I have a queue based system, in which different requesting applications create messages that are eventually consumed by workers.
Each “Requesting App” breaks down a large calculation into smaller pieces that will be sent to the queue and processed by the workers.
When all the pieces are finished, the originating “Requesting app” will consolidate the results.
Also, the workers consume information from a centralized database (SQL Server) in order to process the requests (Important: the workers do not change any data on the database, only consume it).
Ok. So far, so good. The problem arises when we include a web service that updates the information on the database. This can happen at any time, but it is critical that each “large calculation” originated from the same “Requesting App” sees the same data on the database.
- App A generates messages A1 and A2, sending it to queue
- Worker W1 picks up message A1 for processing.
- The web server updates the database, changing from state S0 to S1.
- Worker W2 picks up message A2 for processing
I just can´t have worker W2 using state S1 of the database. for the whole calculation to be consistent it should use the previous S0 state.
A lock pattern to prevent the web server from changing the database while there is a worker consuming information from it.
- cons: The lock might be on for a long time, since the calculation form different “Request Apps” might overlap (A1, B1, A2, B2, C1, B3, etc.).
Create new layer between the database and the workers (a server that controls db caching by req. app)
- cons: Adding another layer might impose significant overhead (maybe?), and it is a lot of work, since I will have to rewrite the persistence of the workers (a lot of code).
I am pending to the second solution, but not very confident about it.
Any brilliant ideas ? Am I designing it wrong, or missing something ?
- This is a HUGE 2-tier legacy system (in C#) that we are trying to
evolve into a more scalable solution with as minimal effort as
- Each worker is potentially running on different servers.

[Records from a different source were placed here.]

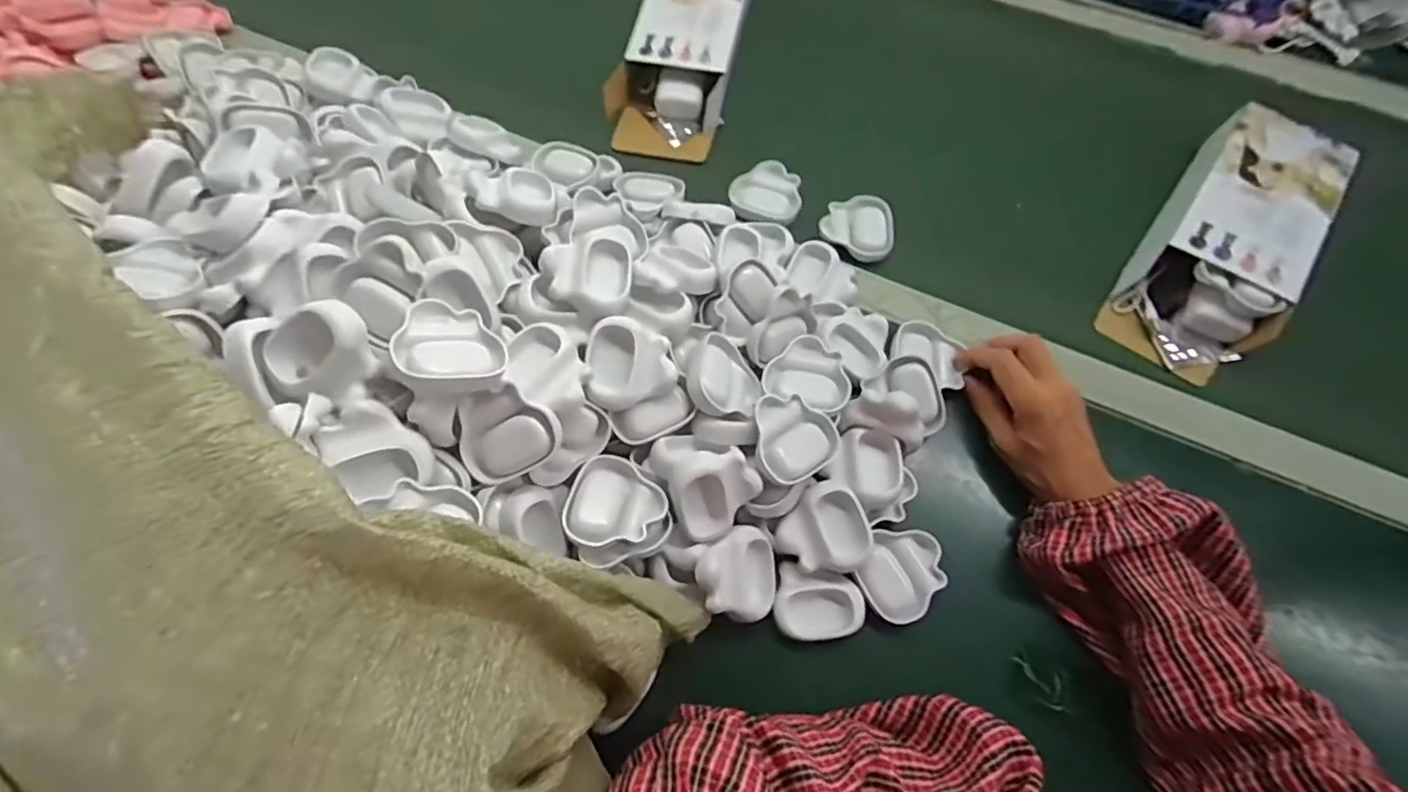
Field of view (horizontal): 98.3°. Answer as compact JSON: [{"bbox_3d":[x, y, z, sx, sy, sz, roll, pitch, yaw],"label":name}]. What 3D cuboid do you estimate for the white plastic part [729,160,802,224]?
[{"bbox_3d":[0.061,-0.198,0.586,0.068,0.017,0.064,0,67,0],"label":"white plastic part"}]

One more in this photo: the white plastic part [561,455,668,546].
[{"bbox_3d":[-0.061,0.073,0.407,0.062,0.019,0.060,0,67,0],"label":"white plastic part"}]

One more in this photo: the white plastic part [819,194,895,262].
[{"bbox_3d":[0.146,-0.161,0.571,0.066,0.020,0.057,24,70,10],"label":"white plastic part"}]

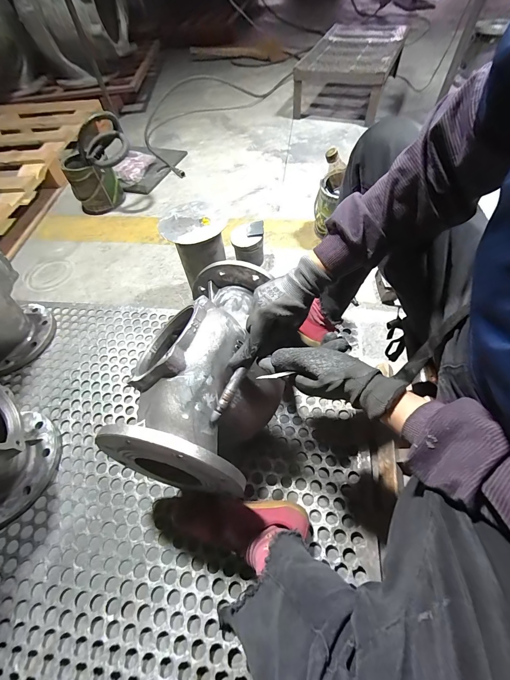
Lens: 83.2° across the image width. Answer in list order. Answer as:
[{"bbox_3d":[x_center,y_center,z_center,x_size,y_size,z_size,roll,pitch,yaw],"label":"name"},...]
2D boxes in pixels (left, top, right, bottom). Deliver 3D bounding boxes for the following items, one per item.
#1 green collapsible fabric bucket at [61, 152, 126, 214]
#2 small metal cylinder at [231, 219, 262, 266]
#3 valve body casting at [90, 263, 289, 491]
[{"bbox_3d":[-0.551,-0.540,0.981,0.152,0.144,0.143,-26,58,-12],"label":"green collapsible fabric bucket"},{"bbox_3d":[-0.015,-0.262,0.808,0.095,0.102,0.082,-18,57,-7],"label":"small metal cylinder"},{"bbox_3d":[-0.083,0.024,0.485,0.212,0.159,0.371,-1,49,4],"label":"valve body casting"}]

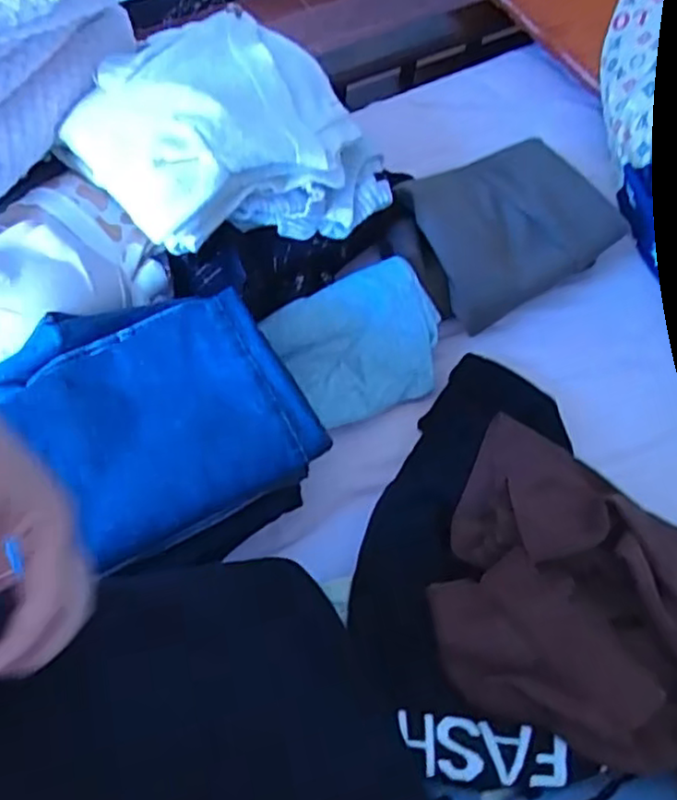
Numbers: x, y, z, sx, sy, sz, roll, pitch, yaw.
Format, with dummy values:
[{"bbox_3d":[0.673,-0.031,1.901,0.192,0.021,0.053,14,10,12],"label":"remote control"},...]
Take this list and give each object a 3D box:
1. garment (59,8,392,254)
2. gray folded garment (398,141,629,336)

3 Solutions collect form web for “Architectural design for data consistency on distributed analytic system”
Can you version your DB ?
Lets say the requesting application stamps the start of the calculation with ct1. Now every message this calculation generates is stamped with the same timestamp.

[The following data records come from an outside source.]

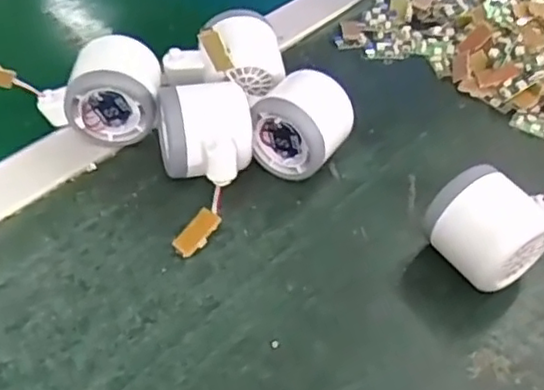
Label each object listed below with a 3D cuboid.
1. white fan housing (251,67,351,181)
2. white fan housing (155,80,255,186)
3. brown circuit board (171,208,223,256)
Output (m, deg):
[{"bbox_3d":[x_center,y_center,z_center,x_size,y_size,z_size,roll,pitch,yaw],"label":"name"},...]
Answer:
[{"bbox_3d":[0.021,-0.046,0.442,0.053,0.059,0.051,24,51,17],"label":"white fan housing"},{"bbox_3d":[-0.040,-0.031,0.421,0.057,0.057,0.067,-7,49,-11],"label":"white fan housing"},{"bbox_3d":[-0.046,0.023,0.403,0.015,0.005,0.032,34,73,23],"label":"brown circuit board"}]

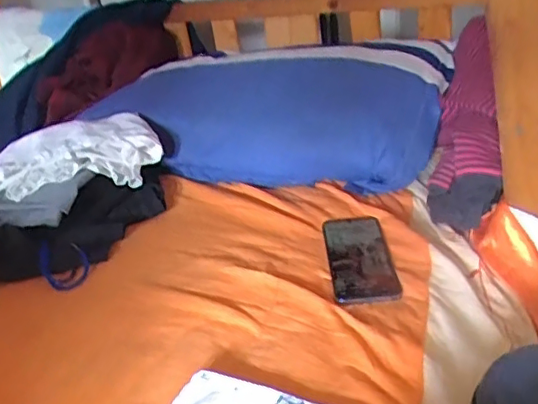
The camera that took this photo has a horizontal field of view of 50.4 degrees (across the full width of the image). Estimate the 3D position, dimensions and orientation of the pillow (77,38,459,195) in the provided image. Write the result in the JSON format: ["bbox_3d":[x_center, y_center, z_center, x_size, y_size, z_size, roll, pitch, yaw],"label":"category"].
[{"bbox_3d":[-0.034,-0.166,1.013,0.639,0.163,0.254,5,30,22],"label":"pillow"}]

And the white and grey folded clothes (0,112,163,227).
[{"bbox_3d":[-0.322,-0.057,0.896,0.197,0.075,0.266,18,37,40],"label":"white and grey folded clothes"}]

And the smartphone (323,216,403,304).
[{"bbox_3d":[0.113,0.067,0.713,0.076,0.012,0.172,-4,32,1],"label":"smartphone"}]

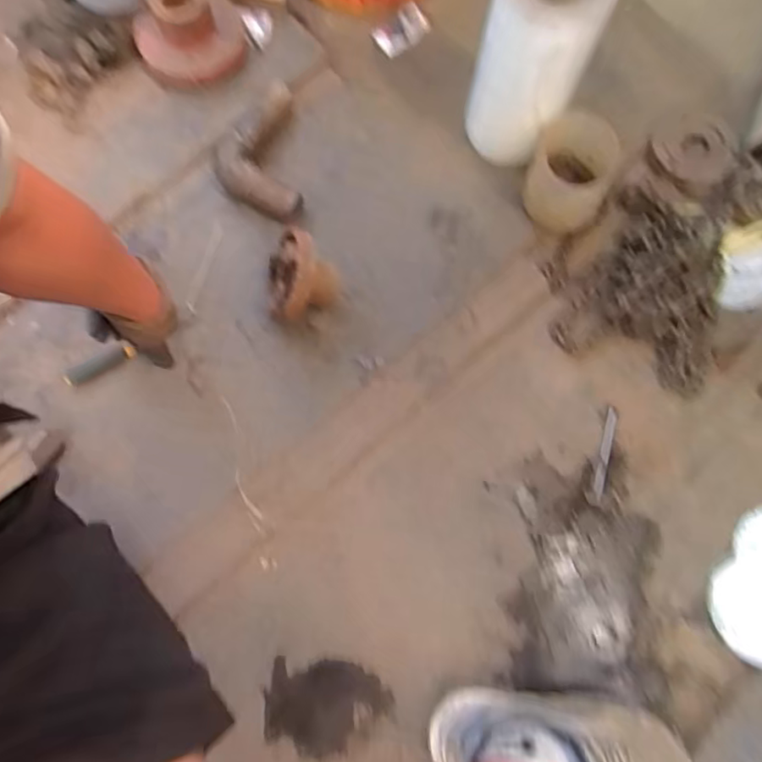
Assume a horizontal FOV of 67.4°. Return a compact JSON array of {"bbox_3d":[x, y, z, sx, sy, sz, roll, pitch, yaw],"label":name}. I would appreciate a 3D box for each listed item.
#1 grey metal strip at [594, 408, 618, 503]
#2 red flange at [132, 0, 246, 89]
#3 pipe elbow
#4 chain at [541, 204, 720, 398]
[{"bbox_3d":[0.307,0.100,0.783,0.015,0.005,0.128,16,75,2],"label":"grey metal strip"},{"bbox_3d":[-0.293,-0.530,0.864,0.162,0.092,0.155,-17,76,-6],"label":"red flange"},{"bbox_3d":[-0.183,-0.338,0.843,0.115,0.057,0.220,-7,75,-4],"label":"pipe elbow"},{"bbox_3d":[0.379,-0.145,0.810,0.245,0.059,0.261,22,76,4],"label":"chain"}]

And also each DB update stamps the DB state with the time of the update. So state S0 is on time t0, state S1 on t1 etc.
Now when a worker gets a message it needs to get the DB state where the update time is the largest that is smaller or equal to the message time. In your example, if A1 and A2 are stamped with ct1, and t1 > ct1, both workers will retrieve S0 and not S1.
This means of course that you need to hold several versions in your DB. You can clean those versions after a certain time if you know that your computations must have finished after some time window.
I like option 2, especially if the amount of data needed for the full set of calculations isn’t unreasonably large. I assume there is a way to correlate (via id) calculations that belong to the same overall job?
When the first message of a set of calculations comes in, the worker that picks it up queries the database and for all the data necessary to do all calculations and creates a temporary data store. What this data store would look like would depend on a lot of factors (size, structure, etc.), but it could be a blob/document, a set of data in a relational schema (isolated by correlationId), an entry in an enterprise cache, etc.
You’d need to be careful of the case when Worker 1 and Worker 2 are both working on the same set of calculations, since only one of them should create the data store, and both would need to wait until the store is fully populated before proceeding.
Thanks everybody for the help.
Since I believe this is problem might be usual in other scenarios, I would like to share the solution we chose.
Thinking more thoroughly about the problem, I understood it for what it really is.
- I needed some sort of session control for each job
- There was a cache in-process that served as a session control for each job
Now the calculation has evolved to be distributed, I just needed to evolve my cache to be distributed as well.
In order to do that, we chose to use an In-Memory Database (hash-value), deployed as a separate server. (in this case Redis).
Now every time I start a job, I create a ID for the job and pass it to their messages
When each worker wants some information from the database, it would:
- Look for the data in Redis (with the job ID)
- If the data is in Redis, use the data
- If it is not, load it from SQL, and save it in redis (with the job ID).
At the end of the job, I clear all hashes associated with the job ID.